The problems of archiving dynamic content have lead to the development of new tools such as Webrecorder.io. This video gives a good introduction to the way it works:
Create a free account and record some web pages! Try some of the sites that didn’t work properly using the Wayback Machine and see if Webrecorder does the job. Try complicated sites with videos, or digital artworks. What works and what doesn’t?
Here’s Webrecorder’s version of the Chinese in NSW exhibition. Try navigating around the site.
Ok, Storify isn’t really an archive and it doesn’t actually preserve digital content. Nonetheless, Storify is often used to create a quick and dirty Twitter ‘archive’ relating to a particular event. It’s not really an archive because if Twitter ceased to exist, most of its content would be lost. But it’s very easy to use, and it allows you to thread Twitter and other online content to create an interesting story.
Because I tend to share the research that I doing using Twitter, I often use Storify to pull together the threads of a project. For example:
What story would you like to tell? Create a free account with Storify and build something. The interface is very straightforward, so you shouldn’t need any special help. Share your story on Slack or in your blog reflection.
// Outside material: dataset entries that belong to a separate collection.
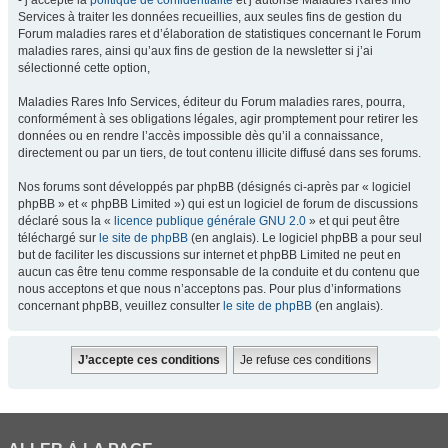
- j’accepte la
politique de confidentialité
et j’autorise Maladies Rares Info
Services à traiter les données recueillies, aux seules fins de gestion du
Forum maladies rares et d’élaboration de statistiques concernant le Forum
maladies rares, ainsi qu’aux fins de gestion de la newsletter si j’ai
sélectionné cette option,
Maladies Rares Info Services, éditeur du Forum maladies rares, pourra,
conformément à ses obligations légales, agir promptement pour retirer les
données ou en rendre l’accès impossible dès qu’il a connaissance,
directement ou par un tiers, de tout contenu illicite diffusé dans ses forums.
Nos forums sont développés par phpBB (désignés ci-après par « logiciel
phpBB » et « phpBB Limited ») qui est un logiciel de forum de discussions
déclaré sous la «
licence publique générale GNU 2.0
» et qui peut être
téléchargé sur
le site de phpBB
(en anglais). Le logiciel phpBB a pour seul
but de faciliter les discussions sur internet et phpBB Limited ne peut en
aucun cas être tenu comme responsable de la conduite et du contenu que
nous acceptons et que nous n’acceptons pas. Pour plus d’informations
concernant phpBB, veuillez consulter
le site de phpBB
(en anglais).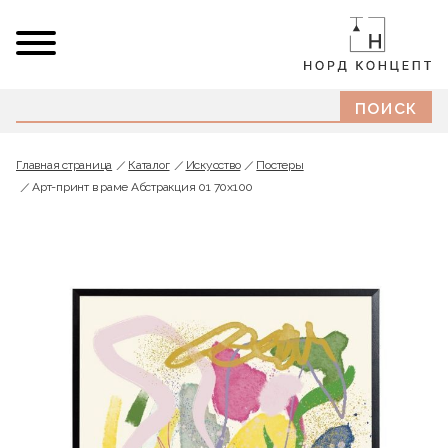
Главная страница
Каталог
Искусство
Постеры
Арт-принт в раме Абстракция 01 70x100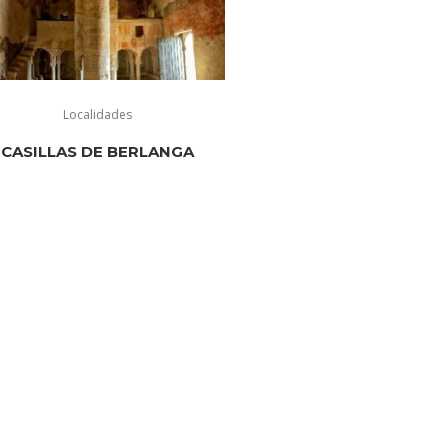
Localidades
CASILLAS DE BERLANGA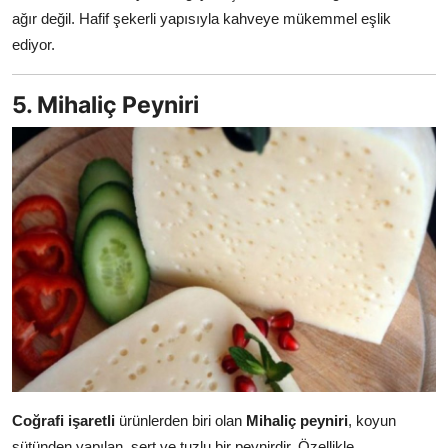
ağır değil. Hafif şekerli yapısıyla kahveye mükemmel eşlik
ediyor.
5. Mihaliç Peyniri
Coğrafi işaretli
ürünlerden biri olan
Mihaliç peyniri
, koyun
sütünden yapılan, sert ve tuzlu bir peynirdir. Özellikle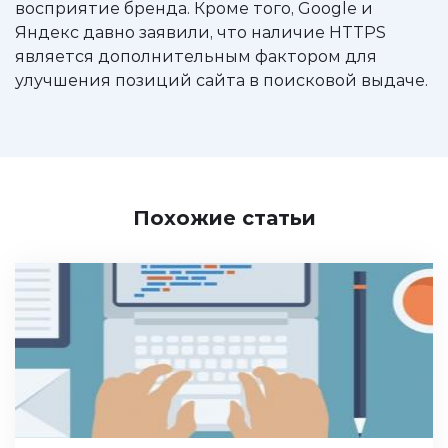
восприятие бренда. Кроме того, Google и
Яндекс давно заявили, что наличие HTTPS
является дополнительным фактором для
улучшения позиций сайта в поисковой выдаче.
Похожие статьи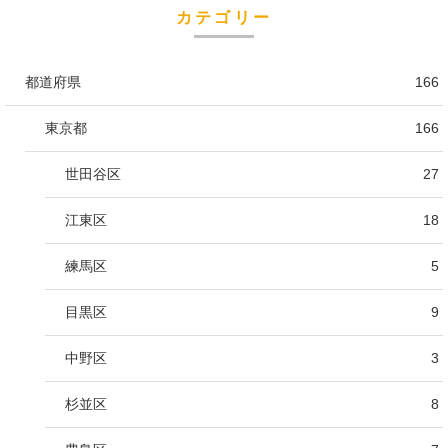
カテゴリー
都道府県
166
東京都
166
世田谷区
27
江東区
18
練馬区
5
目黒区
9
中野区
3
杉並区
8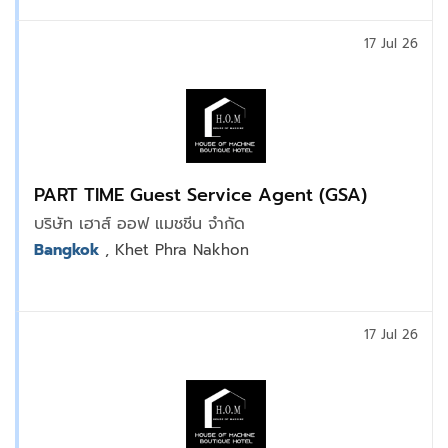
17 Jul 26
PART TIME Guest Service Agent (GSA)
บริษัท เฮาส์ ออฟ แมชชีน จำกัด
Bangkok
, Khet Phra Nakhon
17 Jul 26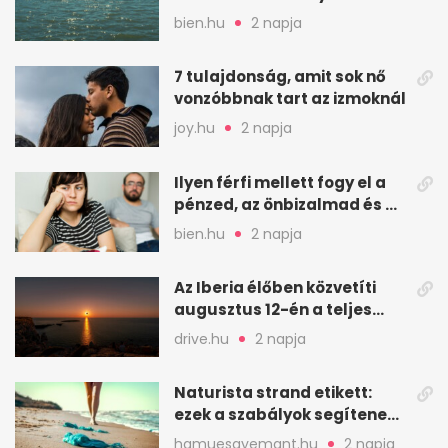
van hely
bien.hu
2 napja
7 tulajdonság, amit sok nő
vonzóbbnak tart az izmoknál
joy.hu
2 napja
Ilyen férfi mellett fogy el a
pénzed, az önbizalmad és a
nyugalmad
bien.hu
2 napja
Az Iberia élőben közvetíti
augusztus 12-én a teljes
napfogyatkozást
drive.hu
2 napja
Naturista strand etikett:
ezek a szabályok segítenek
komfortosan lenni
hamuesgyemant.hu
2 napja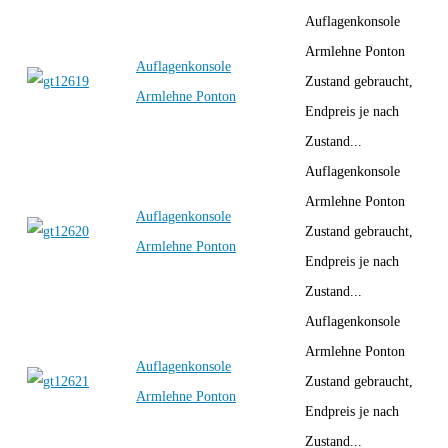
Auflagenkonsole
Armlehne Ponton
Auflagenkonsole
Zustand gebraucht,
Armlehne Ponton
Endpreis je nach
Zustand...
Auflagenkonsole
Armlehne Ponton
Auflagenkonsole
Zustand gebraucht,
Armlehne Ponton
Endpreis je nach
Zustand...
Auflagenkonsole
Armlehne Ponton
Auflagenkonsole
Zustand gebraucht,
Armlehne Ponton
Endpreis je nach
Zustand...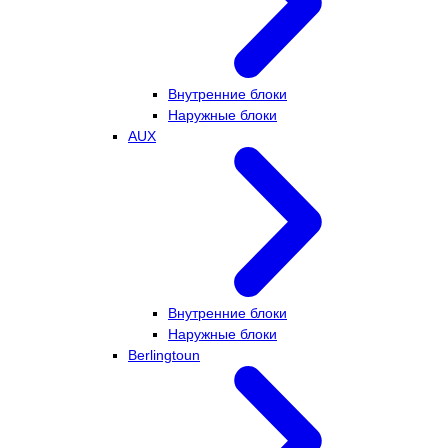
Внутренние блоки
Наружные блоки
AUX
Внутренние блоки
Наружные блоки
Berlingtoun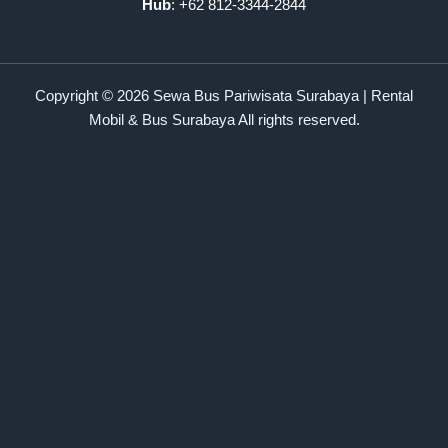
Hub
: +62 812-3344-2844
Copyright © 2026 Sewa Bus Pariwisata Surabaya | Rental
Mobil & Bus Surabaya All rights reserved.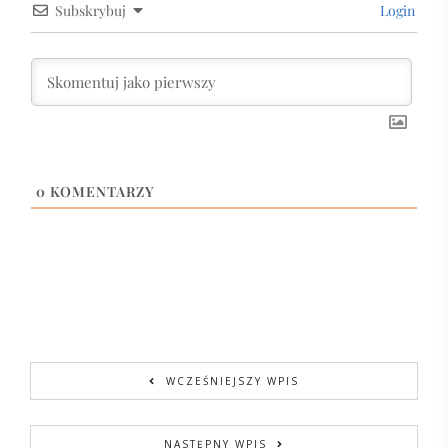
Subskrybuj
Login
0
KOMENTARZY
WCZEŚNIEJSZY WPIS
NASTĘPNY WPIS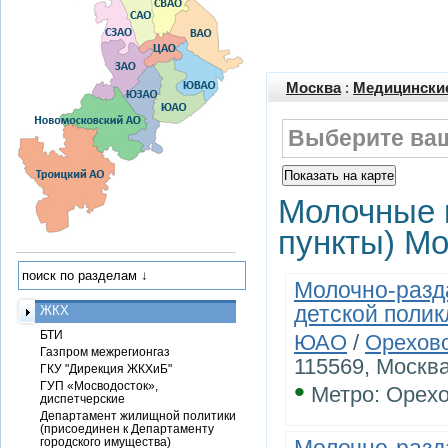
Москва
:
Медицински
Выберите ваш
Молочные 
пункты) М
Молочно-разд
детской поли
ЖКХ
БТИ
ЮАО
/
Орехов
Газпром межрегионгаз
115569, Москва
ГКУ "Дирекция ЖКХиБ"
•
ГУП «Мосводосток»,
Метро: Орех
диспетчерские
Департамент жилищной политики
(присоединен к Департаменту
городского имущества)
If you want to get serious about archiving Twitter then TAGS is the next step. It makes use of Google Drive, so you’ll need both a Google and a Twitter account, but it’s pretty easy to set up.
You can also create some nice visualisations and public views of your archive.
For heavy duty web archiving there’s also the Twarc tool and library – it requires Python and some command line confidence, but it too is pretty easy to get going.